- 10/07/2020 - Everyone at iWood would like to thank you for your continued support during the pandemic.
As more of our customers have started coming back to work we have seen an influx of orders. As such we are currently working to a lead time of 14-28 working days (some products have longer lead times as described in their individual descriptions). We are still following government guidelines to keep our staff and customers safe.
Air Dried Beams – Constructional and Decorative
Beams are a top constructional resource commonly used not only for barns and garden structures but within the home as well. Oak is regularly used for roof joists, wall plates, ridge beams and sill plates because it has great structural integrity (When buying timber for constructional use please contact a structural engineer to make sure what you are buying is suitable).
Air dried timber is used for structural use which has already started drying and surface checking. Overtime, all green Oak will gain surface checks and it is more likely to move further. Although you can see the cracks in the air dried they do not take away from the structural integrity of the wood and they are still more than useful.
When people are restoring older buildings and places of public interest air dried beams are used because they are full of character and offer an old school appeal which could take years to develop when using fresh sawn beams.
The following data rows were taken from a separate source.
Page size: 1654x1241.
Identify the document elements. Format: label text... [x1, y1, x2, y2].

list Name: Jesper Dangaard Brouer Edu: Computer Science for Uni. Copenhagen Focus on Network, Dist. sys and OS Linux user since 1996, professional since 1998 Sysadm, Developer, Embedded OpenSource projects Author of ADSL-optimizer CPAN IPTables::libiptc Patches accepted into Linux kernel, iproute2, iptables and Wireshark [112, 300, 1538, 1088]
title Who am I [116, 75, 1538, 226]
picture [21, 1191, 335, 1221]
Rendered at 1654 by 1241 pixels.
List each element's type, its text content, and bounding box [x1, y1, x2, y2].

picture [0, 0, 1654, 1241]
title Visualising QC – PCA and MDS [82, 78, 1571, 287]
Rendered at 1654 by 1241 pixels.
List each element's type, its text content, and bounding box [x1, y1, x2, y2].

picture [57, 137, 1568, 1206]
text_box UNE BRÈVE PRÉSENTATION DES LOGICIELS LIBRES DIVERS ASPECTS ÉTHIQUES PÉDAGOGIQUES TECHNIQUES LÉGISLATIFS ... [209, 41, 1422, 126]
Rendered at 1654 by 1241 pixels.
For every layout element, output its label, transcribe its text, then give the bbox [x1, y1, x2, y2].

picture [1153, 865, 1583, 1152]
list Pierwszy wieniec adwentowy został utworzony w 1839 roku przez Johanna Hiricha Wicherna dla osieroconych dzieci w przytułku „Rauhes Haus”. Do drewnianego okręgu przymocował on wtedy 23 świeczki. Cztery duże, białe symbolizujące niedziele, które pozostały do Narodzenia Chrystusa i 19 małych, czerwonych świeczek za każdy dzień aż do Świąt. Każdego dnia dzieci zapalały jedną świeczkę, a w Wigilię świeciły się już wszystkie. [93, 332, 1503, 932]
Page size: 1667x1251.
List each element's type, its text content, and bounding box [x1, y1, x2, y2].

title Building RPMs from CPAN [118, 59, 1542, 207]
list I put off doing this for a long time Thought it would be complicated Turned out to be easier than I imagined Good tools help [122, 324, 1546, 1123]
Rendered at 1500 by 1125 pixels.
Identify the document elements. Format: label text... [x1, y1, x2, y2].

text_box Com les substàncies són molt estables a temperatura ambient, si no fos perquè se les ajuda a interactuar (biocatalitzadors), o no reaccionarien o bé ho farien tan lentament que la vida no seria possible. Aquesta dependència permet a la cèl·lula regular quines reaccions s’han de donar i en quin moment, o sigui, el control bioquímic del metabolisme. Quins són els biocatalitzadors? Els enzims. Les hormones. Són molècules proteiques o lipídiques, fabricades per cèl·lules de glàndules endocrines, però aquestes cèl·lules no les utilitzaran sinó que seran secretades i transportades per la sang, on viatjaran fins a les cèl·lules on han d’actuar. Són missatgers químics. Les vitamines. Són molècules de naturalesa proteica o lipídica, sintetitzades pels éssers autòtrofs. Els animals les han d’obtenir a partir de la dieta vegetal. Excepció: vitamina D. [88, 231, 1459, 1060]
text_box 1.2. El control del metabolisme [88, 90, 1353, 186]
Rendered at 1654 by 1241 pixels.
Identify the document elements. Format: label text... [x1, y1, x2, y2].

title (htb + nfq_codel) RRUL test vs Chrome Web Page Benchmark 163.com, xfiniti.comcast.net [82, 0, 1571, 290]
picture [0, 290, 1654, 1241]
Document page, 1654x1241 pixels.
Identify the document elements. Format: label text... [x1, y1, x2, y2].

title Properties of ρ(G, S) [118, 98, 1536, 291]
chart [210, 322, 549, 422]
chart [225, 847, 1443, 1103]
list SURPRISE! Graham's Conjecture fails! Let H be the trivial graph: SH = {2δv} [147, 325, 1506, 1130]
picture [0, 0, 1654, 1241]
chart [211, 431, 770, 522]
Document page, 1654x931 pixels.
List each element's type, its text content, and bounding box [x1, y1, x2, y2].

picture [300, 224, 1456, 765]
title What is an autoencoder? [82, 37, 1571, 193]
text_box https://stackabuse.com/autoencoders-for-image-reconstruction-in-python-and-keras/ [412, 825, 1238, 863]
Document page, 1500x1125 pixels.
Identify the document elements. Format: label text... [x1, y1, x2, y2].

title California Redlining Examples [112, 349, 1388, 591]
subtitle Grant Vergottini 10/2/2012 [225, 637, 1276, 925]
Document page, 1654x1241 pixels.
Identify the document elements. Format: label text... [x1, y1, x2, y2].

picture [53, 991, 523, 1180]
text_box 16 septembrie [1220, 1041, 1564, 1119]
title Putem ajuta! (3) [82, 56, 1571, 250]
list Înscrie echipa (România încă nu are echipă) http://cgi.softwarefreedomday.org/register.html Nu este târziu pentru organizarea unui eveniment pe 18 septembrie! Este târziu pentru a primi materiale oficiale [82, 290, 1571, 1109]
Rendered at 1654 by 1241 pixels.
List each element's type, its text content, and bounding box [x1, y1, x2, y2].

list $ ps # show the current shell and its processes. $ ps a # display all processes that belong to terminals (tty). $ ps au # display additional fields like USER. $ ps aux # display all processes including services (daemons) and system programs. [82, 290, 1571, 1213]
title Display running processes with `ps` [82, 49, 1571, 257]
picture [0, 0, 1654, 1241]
The beams stand out from everything else in the room and quickly become a focal point. When treated and maintained correctly, Oak can last a lifetime and will continue to look astounding.
What are the differences between kiln dried wood and air dried beams?
All of our Air Dried Beams are left to dry for 1-3 years and, because of the drying process is over a longer period of time, they are available in larger section sizes than kiln dried wood. This is because the moisture content of kiln dried Oak reduces rapidly so the timber shrinks at an increased rate. The trade off is that while Kiln Dried remains un-aged throughout the drying process, air dried timber will have splits and cracks on the surface and the wood will have started to change colour.
Kiln dried is also not suitable for construction because of the smaller sizes that it is available in, so it is usually used for joinery and machined products.